As reported by Reuters, Kadija Kargbo, a man living in the Sierra Leone capital of Freetown, was somber about Christmas: “We want to avoid contact because of this deadly disease. It’s necessary but I am not really happy. Normally we have a lot of fun with family and friends, but we just have to stay home.”

Also not far from my mind were the stigmatized Ebola survivors, many of whom lost family members in addition to suffering from the virus themselves. You can read some of their stories in a Social Mobilisation Action Consortium resource, developed to show showcase their trials and tribulations, but also their hope for the future. A survivor named Juliana, a student from the town of Bo, shared her story:

I went to the hospital and the test showed I had Ebola so I was admitted to the treatment centre. After some time in the treatment centre, I started to get better until one day they did the test and it showed I no longer had Ebola and could be discharged. Now I feel healthy in my body but my mind is struggling because I lost my cousin, my fiancé and my 11-month old son to Ebola. In the community people are scared to come close to me, but they are happy I am alive.

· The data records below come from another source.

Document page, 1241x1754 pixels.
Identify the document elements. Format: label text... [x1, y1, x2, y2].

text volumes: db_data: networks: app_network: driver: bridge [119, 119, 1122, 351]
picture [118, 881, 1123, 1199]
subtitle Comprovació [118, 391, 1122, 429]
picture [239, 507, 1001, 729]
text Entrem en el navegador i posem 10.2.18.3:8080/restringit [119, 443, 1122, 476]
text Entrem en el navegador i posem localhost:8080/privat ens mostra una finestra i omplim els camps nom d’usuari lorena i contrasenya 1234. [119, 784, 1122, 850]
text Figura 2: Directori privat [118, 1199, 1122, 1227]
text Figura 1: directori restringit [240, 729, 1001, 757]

People are surprised. They say hello, but they don’t touch me or want to share meals with me. This is difficult for me. I hope that soon people will realize that Survivors no longer have Ebola, and are immune. In this way, Survivors are actually the safest people to be around.

Stories like Juliana’s are at once heart-wrenching and inspiring. I hope she fully regains her neighbors’ acceptance and her peers welcome her back. Since surviving Ebola, Juliana, like Rudolph, has a special trait that can make her a leader in her community. As Father Mumba has shown, people who are different, when fully accepted, can shed new light on an old song.